A la hora señalada, exactamente en la mitad de la película, en su centro físico, se produce el gran quiebre. El cambio de registro. “Me los tienen que dejar ver”, repite una y otra vez Fabietto. En medio de un hospital trágico en donde nadie dice, porque nadie es capaz de decir nada. Girando con él, en un paneo circular, en esos 360 grados. Pisando en su andar errático. Repitiendo la misma frase; para entender lo inentendible. Y rompiendo. Corroborando con el cuerpo en el espacio, eso que ya se destruyó. ¿Qué se hace en un momento así? Nada. No se puede hacer nada. Pero ahí donde hay algo que falta, se puede construir un mito. Un mito es una narración fabulosa y popular que le da una explicación trascendente a una realidad que no se puede explicar. Cuando algo se desborda, perdemos las referencias y los contornos, pero también somos testigos de una nueva posibilidad. De abrirnos a un umbral misterioso que de otra manera -más cercanos a la zona de confort- tal vez ni por asomo nos hubiéramos animado a enfrentar. Creo que hay algo de todo esto funcionando aquí como un motor. Para completar la historia de este adolescente lascivo que se queda huérfano y que contempla el mundo -su mundo- sin poder terminar de entender.

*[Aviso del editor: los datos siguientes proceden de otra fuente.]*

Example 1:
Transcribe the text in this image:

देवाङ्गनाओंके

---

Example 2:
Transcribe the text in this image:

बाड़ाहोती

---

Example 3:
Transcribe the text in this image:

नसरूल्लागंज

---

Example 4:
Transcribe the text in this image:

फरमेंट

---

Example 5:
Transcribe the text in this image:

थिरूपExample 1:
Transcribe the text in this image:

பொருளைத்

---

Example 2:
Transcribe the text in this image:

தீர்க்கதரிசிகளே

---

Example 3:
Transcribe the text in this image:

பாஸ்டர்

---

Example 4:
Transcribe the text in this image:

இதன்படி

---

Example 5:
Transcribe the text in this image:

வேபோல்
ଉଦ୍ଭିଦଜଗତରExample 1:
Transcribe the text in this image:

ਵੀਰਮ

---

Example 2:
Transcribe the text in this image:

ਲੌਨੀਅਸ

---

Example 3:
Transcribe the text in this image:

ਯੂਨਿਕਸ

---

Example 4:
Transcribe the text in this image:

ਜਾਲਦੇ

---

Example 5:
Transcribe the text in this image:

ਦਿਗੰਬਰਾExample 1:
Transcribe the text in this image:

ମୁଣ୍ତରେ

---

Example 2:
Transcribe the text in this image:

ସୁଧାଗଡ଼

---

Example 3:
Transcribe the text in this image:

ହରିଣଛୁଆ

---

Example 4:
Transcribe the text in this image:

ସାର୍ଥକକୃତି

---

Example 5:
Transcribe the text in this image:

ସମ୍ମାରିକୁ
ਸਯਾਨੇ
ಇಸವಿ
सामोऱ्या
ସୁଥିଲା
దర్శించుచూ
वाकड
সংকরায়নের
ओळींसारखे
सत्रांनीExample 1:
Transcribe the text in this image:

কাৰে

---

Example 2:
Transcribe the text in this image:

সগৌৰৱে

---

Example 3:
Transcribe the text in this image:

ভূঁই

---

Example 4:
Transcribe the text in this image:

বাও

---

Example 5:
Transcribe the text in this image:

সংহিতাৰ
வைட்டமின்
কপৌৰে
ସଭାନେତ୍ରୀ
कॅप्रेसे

Y que ese motor es el mismo que expande los límites de una ciudad golpeada, de una familia de clase obrera, o de un mundo que no puede negar ni ocultar su condición, su angustia fundante. El motor de querer inventar una épica allí donde es imposible la existencia del héroe. Y así como los mitos griegos fueron convertidos por Homero en literatura y en relatos fundantes, los mitos actuales (como lo puede ser el de un astro del fútbol o el de una leyenda del cine) siguen siendo actualizaciones necesarias. Historias que necesitamos volver a contarnos, para poder vivir.